Shinta juga menyoroti kontribusi sektor industri pengolahan yang mencapai sekitar 33 persen terhadap Produk Domestik Regional Bruto (PDRB) Jawa Tengah serta semakin kuatnya keterhubungan daerah ini dengan pasar global melalui peningkatan aktivitas ekspor dan investasi.
Sementara itu, Wakil Gubernur Jawa Tengah Taj Yasin Maimoen mengucapkan selamat kepada jajaran pengurus Apindo Jawa Tengah yang baru dilantik. Ia berharap sinergi antara pengusaha, pekerja, dan pemerintah terus diperkuat untuk mendukung pertumbuhan ekonomi daerah.
“Melibatkan serikat pekerja dalam berbagai kegiatan menunjukkan bahwa sinergi dan kolaborasi di Jawa Tengah berjalan dengan baik. Ini menjadi modal penting untuk menghadapi berbagai tantangan ekonomi ke depan,” ujar Taj Yasin.
Menurutnya, keberadaan pelaku usaha memiliki peran strategis dalam membuka lapangan pekerjaan dan meningkatkan kesejahteraan masyarakat. Karena itu, Pemerintah Provinsi Jawa Tengah terus mendorong pertumbuhan investasi dan industri, terutama sektor padat karya yang mampu menyerap banyak tenaga kerja.

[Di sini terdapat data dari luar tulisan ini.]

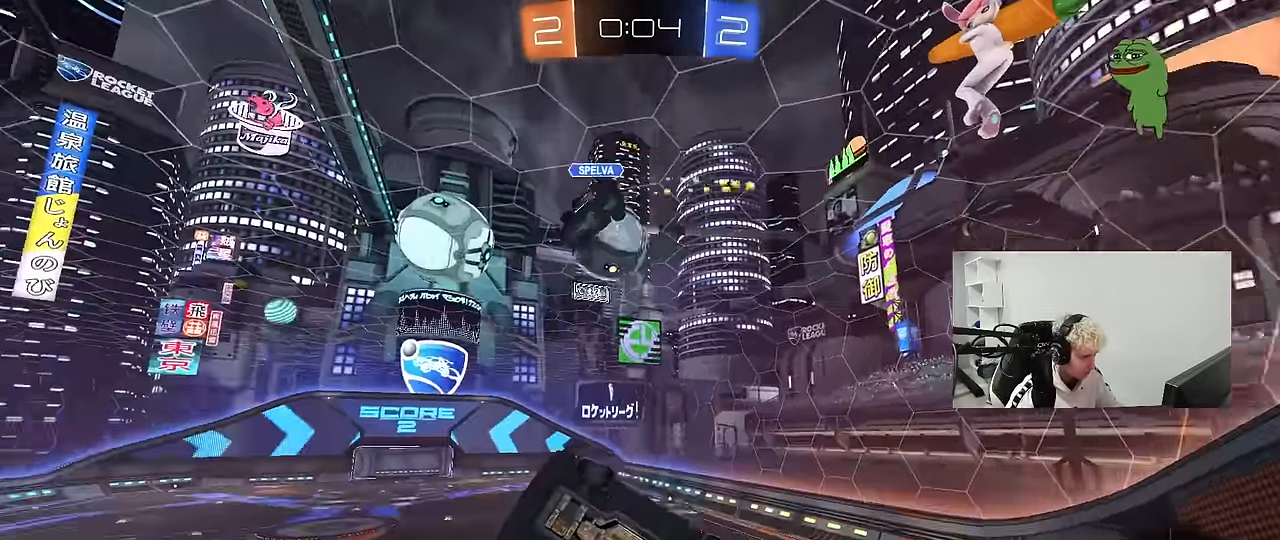
{"keys": ["d"], "mouse": ["left"], "mouse_move": "down", "events": [[33, "a", "down"], [33, "mouse_right", "up"], [83, "d", "up"], [83, "shift", "down"], [133, "s", "up"], [216, "w", "down"], [416, "shift", "up"], [466, "a", "up"], [466, "d", "down"], [466, "w", "up"]]}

Ia menyebut pertumbuhan ekonomi Jawa Tengah pada triwulan pertama 2026 mencapai 5,89 persen atau berada di atas rata-rata nasional. Capaian tersebut didukung oleh sektor manufaktur yang masih menjadi tulang punggung perekonomian daerah.
“Kami optimistis pertumbuhan ekonomi Jawa Tengah akan terus meningkat. Komitmen para pelaku usaha dan tenaga kerja yang ada di Jawa Tengah menjadi salah satu kekuatan utama dalam menarik investasi,” katanya.
Pemerintah Provinsi Jawa Tengah juga terus mendorong pengembangan kawasan industri di berbagai wilayah, termasuk membuka peluang pengembangan kawasan industri baru di wilayah selatan Jawa Tengah guna menciptakan pemerataan pertumbuhan ekonomi.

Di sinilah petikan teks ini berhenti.